Material for this exercise START

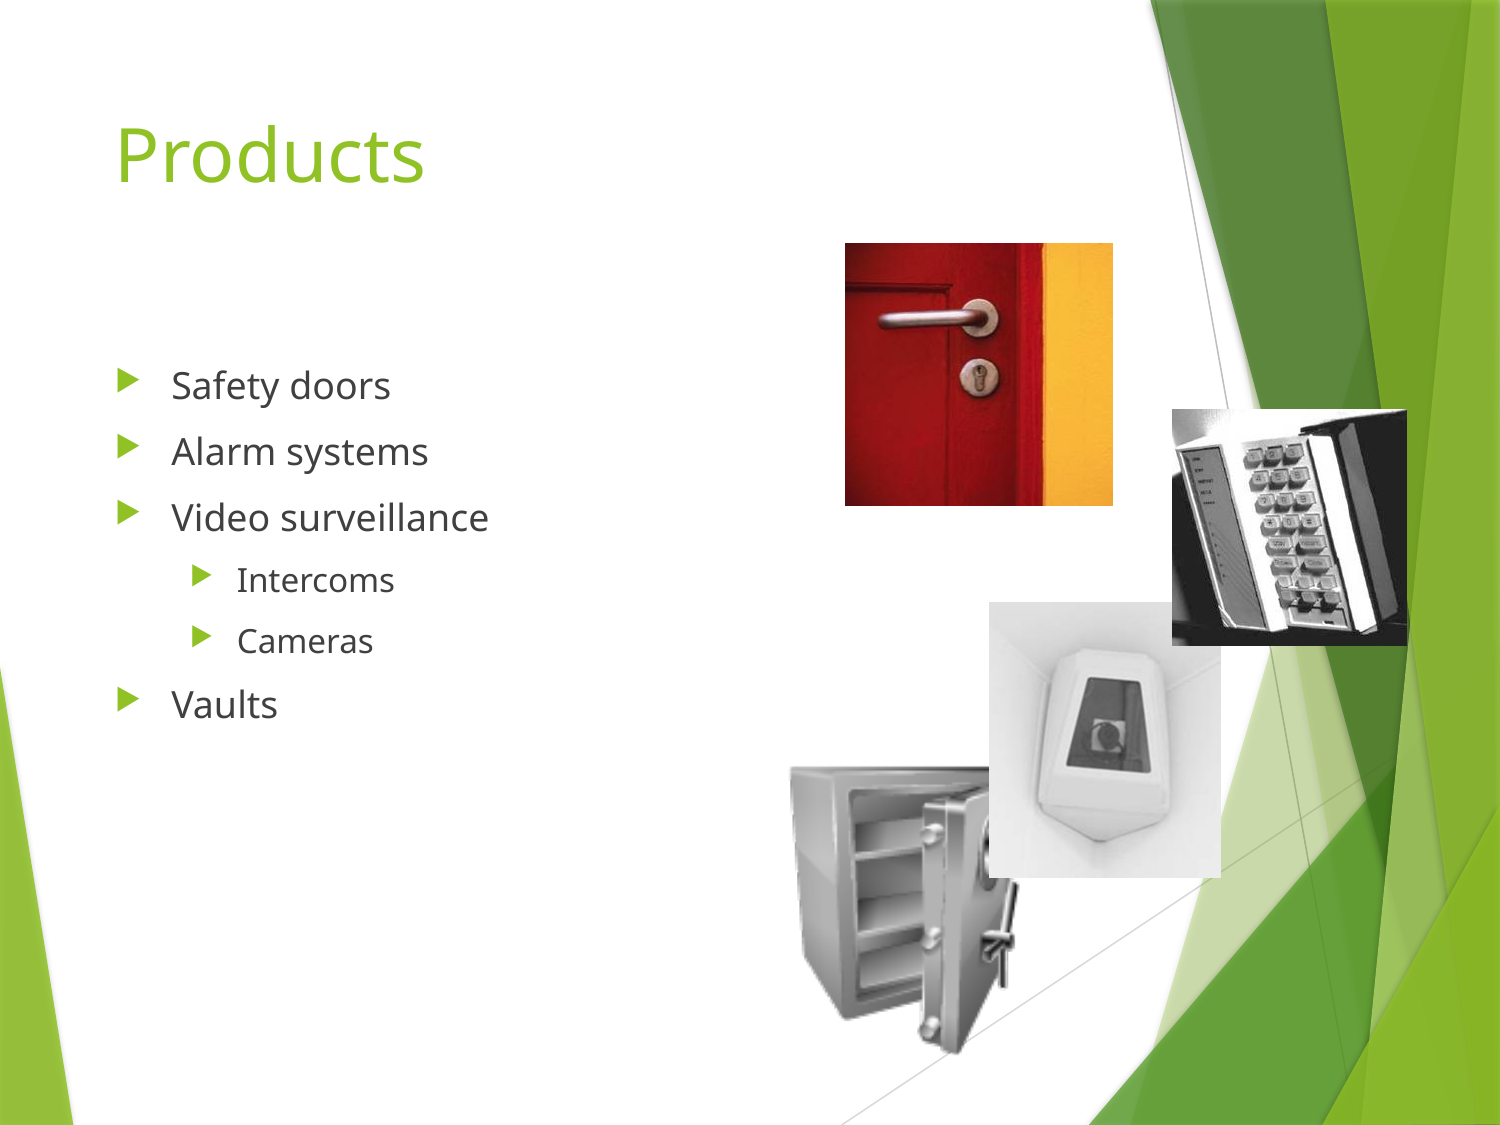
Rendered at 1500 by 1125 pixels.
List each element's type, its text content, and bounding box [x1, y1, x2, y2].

picture [845, 242, 1113, 507]
title Products [99, 99, 1142, 317]
list Safety doors Alarm systems Video surveillance Intercoms Cameras Vaults [99, 354, 1142, 992]
picture [749, 408, 1407, 1073]
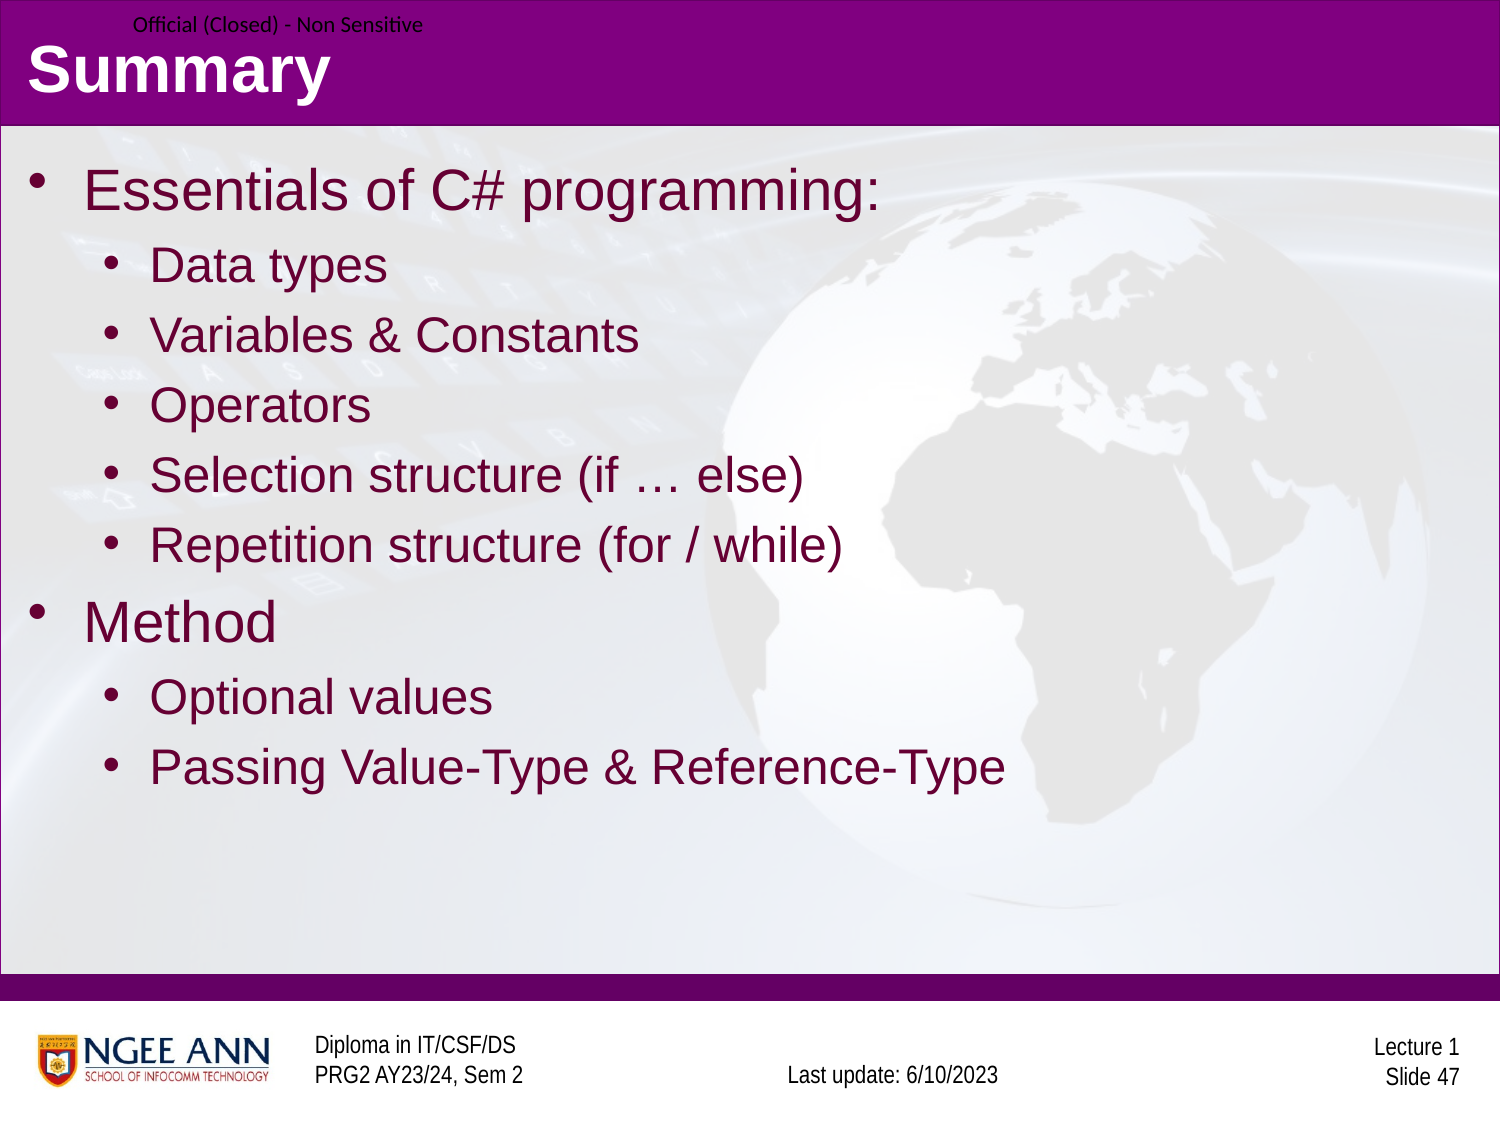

Material for this exercise END

Quote the entries in full. Any image among them is to be omitted from the copy.

Answer to the exercise:
Rendered at 1500 by 1125 pixels.
List each element's type, its text content, and bounding box [x1, y1, x2, y2].

picture [845, 242, 1113, 507]
title Products [99, 99, 1142, 317]
list Safety doors Alarm systems Video surveillance Intercoms Cameras Vaults [99, 354, 1142, 992]
picture [749, 408, 1407, 1073]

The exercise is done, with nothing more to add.